[Start of section]

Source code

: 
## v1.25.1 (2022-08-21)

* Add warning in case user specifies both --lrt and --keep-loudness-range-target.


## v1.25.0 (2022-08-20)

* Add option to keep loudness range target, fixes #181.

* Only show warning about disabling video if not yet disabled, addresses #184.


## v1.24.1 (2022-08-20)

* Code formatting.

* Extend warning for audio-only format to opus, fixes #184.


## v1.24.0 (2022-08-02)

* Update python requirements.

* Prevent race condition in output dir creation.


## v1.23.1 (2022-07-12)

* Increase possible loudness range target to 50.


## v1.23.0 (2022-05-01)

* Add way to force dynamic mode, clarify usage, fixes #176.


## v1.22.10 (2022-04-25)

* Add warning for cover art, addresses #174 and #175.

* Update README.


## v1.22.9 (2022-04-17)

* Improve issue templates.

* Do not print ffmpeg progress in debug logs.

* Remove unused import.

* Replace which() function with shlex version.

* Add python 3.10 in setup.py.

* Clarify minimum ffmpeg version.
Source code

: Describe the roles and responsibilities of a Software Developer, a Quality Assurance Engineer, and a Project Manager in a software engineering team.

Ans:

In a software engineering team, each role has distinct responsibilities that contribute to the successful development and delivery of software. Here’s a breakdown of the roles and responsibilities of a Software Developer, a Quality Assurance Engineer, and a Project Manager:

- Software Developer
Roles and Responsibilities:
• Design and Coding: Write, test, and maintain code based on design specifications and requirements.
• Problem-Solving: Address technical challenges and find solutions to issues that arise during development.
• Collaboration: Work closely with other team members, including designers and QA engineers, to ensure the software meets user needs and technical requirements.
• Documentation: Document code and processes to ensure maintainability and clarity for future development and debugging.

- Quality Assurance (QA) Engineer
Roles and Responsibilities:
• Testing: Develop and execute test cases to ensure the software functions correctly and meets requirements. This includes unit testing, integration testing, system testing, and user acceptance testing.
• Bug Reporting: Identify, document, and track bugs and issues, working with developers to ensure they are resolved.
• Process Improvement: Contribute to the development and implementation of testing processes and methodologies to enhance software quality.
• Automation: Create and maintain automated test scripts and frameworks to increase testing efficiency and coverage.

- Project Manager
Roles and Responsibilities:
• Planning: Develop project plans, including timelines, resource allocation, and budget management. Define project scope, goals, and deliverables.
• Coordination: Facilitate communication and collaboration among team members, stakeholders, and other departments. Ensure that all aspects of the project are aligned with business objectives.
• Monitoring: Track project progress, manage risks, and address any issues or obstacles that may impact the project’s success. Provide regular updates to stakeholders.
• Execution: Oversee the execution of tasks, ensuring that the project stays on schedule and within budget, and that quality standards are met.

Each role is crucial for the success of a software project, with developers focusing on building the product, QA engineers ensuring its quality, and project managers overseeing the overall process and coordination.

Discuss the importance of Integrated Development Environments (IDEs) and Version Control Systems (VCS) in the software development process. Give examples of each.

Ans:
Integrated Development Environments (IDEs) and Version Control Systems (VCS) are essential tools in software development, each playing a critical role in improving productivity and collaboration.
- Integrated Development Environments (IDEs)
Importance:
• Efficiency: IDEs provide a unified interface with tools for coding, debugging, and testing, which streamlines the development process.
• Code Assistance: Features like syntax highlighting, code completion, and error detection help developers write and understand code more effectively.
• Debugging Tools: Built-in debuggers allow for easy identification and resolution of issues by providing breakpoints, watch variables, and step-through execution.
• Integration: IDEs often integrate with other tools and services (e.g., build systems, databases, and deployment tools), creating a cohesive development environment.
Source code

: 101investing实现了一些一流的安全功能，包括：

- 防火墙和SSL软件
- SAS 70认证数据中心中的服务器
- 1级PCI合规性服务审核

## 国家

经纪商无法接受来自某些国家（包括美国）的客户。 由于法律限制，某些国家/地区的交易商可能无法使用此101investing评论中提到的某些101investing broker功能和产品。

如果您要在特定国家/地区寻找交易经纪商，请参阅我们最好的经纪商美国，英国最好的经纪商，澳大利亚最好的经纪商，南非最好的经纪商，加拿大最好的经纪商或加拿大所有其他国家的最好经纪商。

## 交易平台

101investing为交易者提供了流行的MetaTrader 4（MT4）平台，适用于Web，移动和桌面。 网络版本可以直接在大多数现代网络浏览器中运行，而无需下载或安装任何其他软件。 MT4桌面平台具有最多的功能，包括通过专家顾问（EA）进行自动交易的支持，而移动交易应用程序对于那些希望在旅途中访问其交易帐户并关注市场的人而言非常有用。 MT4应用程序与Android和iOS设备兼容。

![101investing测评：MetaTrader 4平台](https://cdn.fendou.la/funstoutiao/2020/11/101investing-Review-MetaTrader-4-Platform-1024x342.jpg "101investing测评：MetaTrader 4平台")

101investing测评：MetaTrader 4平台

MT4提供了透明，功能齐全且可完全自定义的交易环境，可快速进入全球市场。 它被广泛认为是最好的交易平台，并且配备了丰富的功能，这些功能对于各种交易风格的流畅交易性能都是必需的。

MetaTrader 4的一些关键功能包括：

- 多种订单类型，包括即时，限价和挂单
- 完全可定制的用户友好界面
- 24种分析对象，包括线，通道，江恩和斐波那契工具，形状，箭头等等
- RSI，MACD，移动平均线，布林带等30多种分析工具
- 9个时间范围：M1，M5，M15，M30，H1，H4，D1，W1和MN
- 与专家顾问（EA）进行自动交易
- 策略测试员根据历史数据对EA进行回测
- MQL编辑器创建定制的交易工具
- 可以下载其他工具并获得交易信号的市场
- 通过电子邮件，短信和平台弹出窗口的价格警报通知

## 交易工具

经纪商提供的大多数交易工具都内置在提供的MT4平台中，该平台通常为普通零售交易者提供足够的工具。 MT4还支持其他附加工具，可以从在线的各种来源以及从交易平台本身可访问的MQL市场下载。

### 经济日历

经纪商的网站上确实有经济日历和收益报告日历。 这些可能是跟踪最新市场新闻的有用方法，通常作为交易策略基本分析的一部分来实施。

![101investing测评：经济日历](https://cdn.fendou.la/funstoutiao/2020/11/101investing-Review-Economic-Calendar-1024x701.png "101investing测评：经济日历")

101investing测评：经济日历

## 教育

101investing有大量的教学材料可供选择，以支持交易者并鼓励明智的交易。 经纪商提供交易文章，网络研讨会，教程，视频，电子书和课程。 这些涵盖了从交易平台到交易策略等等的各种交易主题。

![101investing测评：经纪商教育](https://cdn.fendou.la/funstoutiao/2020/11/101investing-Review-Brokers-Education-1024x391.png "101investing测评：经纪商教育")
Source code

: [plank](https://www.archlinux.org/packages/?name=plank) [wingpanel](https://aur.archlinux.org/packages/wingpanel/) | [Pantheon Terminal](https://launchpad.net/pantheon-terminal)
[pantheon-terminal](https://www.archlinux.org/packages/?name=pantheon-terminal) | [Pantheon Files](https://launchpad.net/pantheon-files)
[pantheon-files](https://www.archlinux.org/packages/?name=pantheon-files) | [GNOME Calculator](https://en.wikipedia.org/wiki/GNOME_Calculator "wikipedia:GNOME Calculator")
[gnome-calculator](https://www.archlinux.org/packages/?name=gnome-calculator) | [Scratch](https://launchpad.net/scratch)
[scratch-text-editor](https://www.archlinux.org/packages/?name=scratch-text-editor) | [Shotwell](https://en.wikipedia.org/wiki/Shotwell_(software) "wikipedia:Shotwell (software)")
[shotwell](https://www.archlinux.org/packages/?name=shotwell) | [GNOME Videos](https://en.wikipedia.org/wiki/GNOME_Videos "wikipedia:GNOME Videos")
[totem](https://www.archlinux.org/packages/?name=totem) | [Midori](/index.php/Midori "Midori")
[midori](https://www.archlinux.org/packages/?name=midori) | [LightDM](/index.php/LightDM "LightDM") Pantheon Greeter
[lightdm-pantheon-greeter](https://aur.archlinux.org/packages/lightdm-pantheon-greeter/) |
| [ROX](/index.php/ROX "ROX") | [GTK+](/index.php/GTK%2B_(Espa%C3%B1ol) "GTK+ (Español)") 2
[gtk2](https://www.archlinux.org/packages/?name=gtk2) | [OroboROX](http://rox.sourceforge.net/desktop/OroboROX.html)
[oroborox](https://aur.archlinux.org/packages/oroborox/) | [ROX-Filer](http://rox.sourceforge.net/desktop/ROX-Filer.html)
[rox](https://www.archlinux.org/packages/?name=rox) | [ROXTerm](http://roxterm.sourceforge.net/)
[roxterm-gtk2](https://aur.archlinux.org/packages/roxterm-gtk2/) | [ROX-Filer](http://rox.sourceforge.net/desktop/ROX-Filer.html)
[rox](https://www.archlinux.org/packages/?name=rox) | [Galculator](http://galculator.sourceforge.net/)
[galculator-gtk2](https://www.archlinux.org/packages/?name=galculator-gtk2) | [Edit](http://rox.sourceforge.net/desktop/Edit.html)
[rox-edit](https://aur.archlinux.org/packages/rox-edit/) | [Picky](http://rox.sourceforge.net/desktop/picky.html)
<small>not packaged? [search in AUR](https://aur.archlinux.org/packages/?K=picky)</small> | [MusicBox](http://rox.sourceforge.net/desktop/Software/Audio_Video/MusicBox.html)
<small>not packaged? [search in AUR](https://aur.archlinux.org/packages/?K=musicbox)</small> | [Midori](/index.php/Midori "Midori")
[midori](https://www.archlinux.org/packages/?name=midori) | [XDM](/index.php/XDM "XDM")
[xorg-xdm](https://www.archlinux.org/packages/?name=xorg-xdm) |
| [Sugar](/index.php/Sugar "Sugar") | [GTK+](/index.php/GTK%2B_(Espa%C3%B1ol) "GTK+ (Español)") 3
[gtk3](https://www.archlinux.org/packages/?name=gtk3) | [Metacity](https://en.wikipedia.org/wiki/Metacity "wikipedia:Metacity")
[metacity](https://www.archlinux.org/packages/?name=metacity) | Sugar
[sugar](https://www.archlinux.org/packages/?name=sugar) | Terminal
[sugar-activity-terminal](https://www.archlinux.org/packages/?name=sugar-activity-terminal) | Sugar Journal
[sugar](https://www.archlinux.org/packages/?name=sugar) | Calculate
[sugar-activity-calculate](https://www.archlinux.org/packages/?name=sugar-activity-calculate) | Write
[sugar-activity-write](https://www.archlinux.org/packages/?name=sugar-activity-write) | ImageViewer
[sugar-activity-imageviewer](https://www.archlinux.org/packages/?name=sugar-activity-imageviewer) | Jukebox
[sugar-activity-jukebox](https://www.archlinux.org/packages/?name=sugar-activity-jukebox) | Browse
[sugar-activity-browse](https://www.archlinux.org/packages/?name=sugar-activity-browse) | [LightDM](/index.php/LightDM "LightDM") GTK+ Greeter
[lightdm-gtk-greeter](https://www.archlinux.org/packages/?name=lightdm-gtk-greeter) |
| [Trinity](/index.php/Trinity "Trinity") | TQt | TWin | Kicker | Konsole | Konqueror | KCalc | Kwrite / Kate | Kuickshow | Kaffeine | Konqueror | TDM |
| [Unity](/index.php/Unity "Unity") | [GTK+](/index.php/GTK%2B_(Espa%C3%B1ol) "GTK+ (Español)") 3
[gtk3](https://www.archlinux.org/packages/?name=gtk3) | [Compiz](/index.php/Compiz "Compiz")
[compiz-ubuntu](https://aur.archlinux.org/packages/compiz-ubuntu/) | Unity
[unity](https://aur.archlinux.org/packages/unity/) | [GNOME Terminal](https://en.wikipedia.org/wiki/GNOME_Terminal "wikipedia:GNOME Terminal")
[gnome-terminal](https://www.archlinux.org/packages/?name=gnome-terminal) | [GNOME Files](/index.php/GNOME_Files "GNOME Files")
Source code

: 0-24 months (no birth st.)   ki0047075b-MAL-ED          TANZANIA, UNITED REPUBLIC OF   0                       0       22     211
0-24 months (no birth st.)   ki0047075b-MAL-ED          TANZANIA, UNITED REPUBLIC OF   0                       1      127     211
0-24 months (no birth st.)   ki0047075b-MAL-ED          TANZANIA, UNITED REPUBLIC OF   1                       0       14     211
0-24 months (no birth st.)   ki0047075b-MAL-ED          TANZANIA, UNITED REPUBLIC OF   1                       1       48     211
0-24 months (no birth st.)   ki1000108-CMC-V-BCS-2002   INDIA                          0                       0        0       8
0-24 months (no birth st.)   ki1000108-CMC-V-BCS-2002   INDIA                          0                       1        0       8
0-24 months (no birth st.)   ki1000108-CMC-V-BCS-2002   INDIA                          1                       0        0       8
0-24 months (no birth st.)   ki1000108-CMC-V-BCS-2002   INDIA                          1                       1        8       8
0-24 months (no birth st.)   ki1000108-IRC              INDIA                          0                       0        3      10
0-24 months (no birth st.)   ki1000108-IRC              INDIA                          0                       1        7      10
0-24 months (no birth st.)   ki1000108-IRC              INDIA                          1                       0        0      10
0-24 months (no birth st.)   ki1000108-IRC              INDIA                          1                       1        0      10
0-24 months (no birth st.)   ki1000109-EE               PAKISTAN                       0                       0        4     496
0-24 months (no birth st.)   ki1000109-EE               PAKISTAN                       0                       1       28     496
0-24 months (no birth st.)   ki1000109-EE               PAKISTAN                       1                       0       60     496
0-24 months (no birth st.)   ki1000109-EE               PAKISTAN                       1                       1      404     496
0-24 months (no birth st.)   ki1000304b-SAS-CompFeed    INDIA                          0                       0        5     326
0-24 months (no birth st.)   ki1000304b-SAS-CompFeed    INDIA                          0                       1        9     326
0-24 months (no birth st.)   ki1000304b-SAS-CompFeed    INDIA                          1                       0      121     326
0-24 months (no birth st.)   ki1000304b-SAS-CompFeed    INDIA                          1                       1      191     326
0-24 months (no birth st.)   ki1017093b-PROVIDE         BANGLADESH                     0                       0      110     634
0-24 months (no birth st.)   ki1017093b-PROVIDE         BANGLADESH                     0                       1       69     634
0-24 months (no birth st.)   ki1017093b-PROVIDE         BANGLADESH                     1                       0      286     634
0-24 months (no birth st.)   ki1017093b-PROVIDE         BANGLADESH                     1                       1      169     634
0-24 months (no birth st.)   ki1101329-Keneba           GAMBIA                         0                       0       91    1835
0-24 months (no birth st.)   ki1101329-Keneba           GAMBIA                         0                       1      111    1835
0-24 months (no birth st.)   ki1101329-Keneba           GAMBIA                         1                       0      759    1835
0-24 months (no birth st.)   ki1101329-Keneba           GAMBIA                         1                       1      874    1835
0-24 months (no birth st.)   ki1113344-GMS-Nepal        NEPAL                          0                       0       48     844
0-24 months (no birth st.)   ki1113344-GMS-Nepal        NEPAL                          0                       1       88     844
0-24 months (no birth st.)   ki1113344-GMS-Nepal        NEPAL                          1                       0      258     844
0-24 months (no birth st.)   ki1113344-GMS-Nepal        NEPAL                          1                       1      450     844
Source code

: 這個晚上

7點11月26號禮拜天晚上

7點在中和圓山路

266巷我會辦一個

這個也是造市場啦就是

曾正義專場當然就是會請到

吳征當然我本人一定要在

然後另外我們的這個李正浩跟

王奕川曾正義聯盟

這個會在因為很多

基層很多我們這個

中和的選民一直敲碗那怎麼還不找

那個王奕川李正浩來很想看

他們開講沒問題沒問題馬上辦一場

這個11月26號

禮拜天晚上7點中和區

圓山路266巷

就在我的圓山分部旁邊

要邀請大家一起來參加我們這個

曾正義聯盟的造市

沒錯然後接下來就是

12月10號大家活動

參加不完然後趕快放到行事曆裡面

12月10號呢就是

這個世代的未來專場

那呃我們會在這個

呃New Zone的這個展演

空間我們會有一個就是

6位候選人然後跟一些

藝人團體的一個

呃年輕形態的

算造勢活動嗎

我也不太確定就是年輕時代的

[End of section]

▸ Exercise directions:
Wherever a line of the material has the word "loudness", add it to a tally; give only the final number.

▸ Response:
3